Gale Shapley and Stable Matching Problem
Let us assume a case that is impossible to happen in real life: a man, let’s call him m1, proposes to a woman, let’s call her w1, by one following the order of his preference list. If a woman is not “taken,” meaning she has not gotten paired up with a partner or she prefers m1 over her current partner m2, she will accept him and her new partner will be updated to m1. If she is already paired up with m3, another man, and she prefers m3 over m1, she rejects.
Now, think about the following question:
Can a man or a woman end up better off by lying about his or her preferences?
Suppose each participant has a preference list. A woman w supposedly prefers man m to m’, but both m and m’ are quite low on her list.
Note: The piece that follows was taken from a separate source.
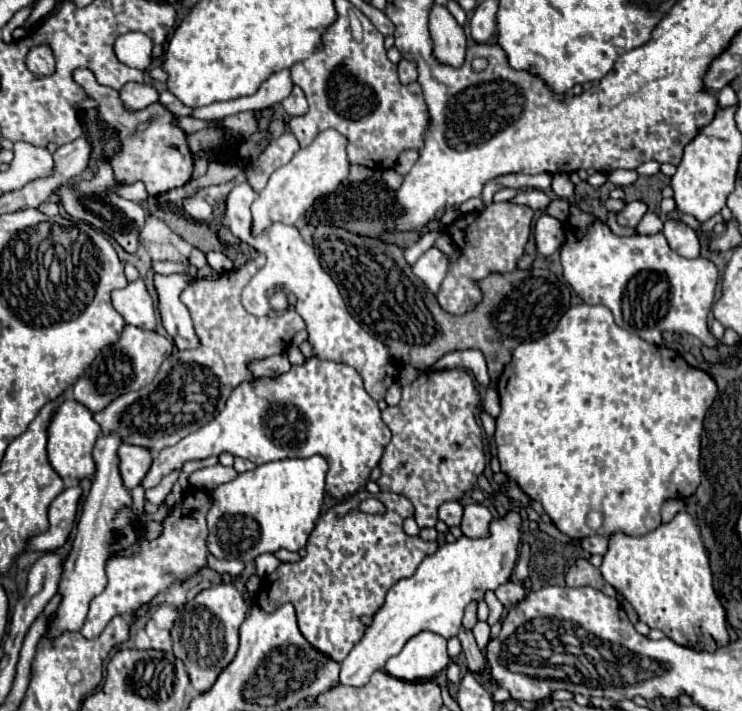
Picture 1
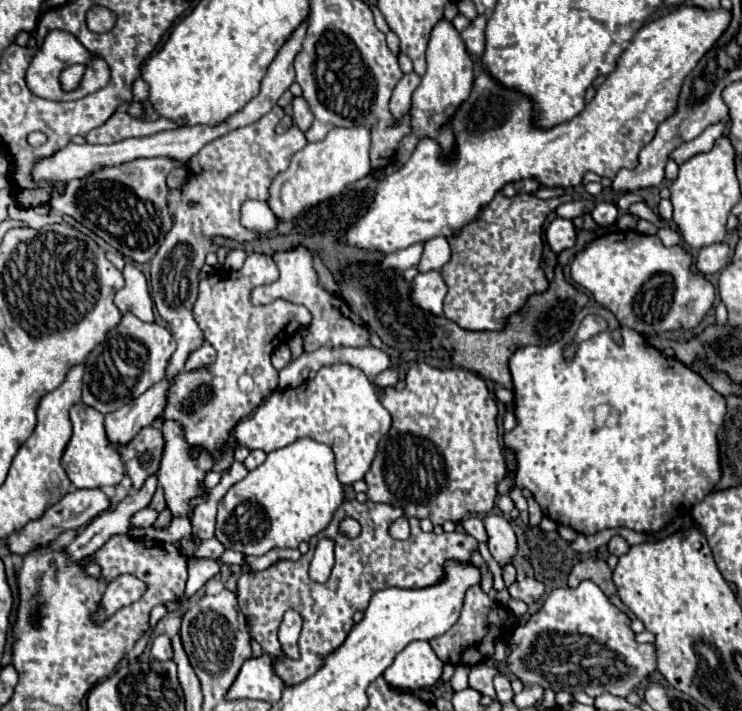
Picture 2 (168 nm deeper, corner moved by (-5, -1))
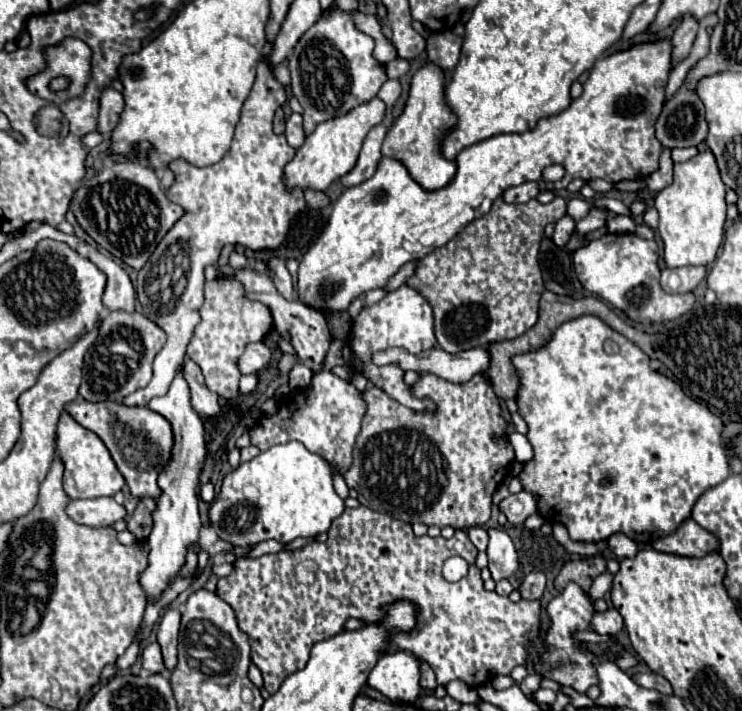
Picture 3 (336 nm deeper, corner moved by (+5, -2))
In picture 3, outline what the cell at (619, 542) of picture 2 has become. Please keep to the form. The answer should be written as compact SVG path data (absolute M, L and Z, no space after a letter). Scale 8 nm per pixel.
M614 534L614 536L610 536L610 538L608 538L608 550L610 550L614 556L618 556L618 558L632 558L632 556L638 552L636 544L634 544L628 536L624 536L624 534Z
If she lies about her preferences, meaning switching the order of m and m’ by falsely claiming the opposite order, will w end up being with m1, the man she truly prefers over m and m’?
This question explores the issue of truthfulness in the Stable Matching Problem and the Gale-Shapley algorithm used in this problem.
Stable Matching
Let’s first look at the definition of Stable Matching.
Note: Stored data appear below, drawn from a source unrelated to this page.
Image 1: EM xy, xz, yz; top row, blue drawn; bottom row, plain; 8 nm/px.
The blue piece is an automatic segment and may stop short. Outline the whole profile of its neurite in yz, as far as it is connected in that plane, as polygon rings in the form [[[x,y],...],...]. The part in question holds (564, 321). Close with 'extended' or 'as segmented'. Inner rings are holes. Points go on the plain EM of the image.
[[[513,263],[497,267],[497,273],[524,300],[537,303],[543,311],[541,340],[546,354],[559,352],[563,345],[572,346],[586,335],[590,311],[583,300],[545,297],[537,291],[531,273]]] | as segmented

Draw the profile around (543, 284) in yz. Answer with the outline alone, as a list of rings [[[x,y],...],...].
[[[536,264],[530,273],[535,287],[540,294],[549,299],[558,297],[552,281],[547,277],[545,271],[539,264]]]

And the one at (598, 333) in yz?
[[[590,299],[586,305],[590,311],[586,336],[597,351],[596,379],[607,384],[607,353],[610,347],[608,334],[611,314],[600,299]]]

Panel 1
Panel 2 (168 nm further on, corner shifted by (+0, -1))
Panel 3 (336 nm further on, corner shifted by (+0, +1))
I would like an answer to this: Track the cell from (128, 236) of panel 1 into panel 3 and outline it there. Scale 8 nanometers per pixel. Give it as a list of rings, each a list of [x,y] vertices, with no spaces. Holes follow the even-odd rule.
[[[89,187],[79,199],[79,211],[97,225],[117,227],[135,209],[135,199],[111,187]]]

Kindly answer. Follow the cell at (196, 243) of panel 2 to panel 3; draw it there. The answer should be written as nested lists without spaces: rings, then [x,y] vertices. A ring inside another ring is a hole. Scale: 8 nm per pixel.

A stable match is a perfect match with no unstable pair.
- What is an Unstable Pair?
Given a set of preferences among men and women. Man m and woman w form an unstable pair if both:
- m prefers w to his matched woman
- w prefers m to her matched man
For example:
man m1’s list:
w1, w2
m1 is engaged with w2
woman w1’s list:
m1, m2
w1 is engaged with m2
Here, m1-w1 is an unstable pair
- What is a Perfect Match?
A perfect match MA is a set of ordered pairs m-w with m <- M and w <- W such that:
- Each man m <- M appears in at most one pair of MA
- Each woman w <- W appears in at most one pair of MA
A matching MA is perfect is |MA| = |M| = |W| = n
The goal of a stable matching problem is to find a stable match (if one exists), given the preference lists of n men and n women.
Gale-Shapley and Man-Optimality
To find a stable match, an intuitive method called the “Gale-Shapley deferred acceptance algorithm” is used.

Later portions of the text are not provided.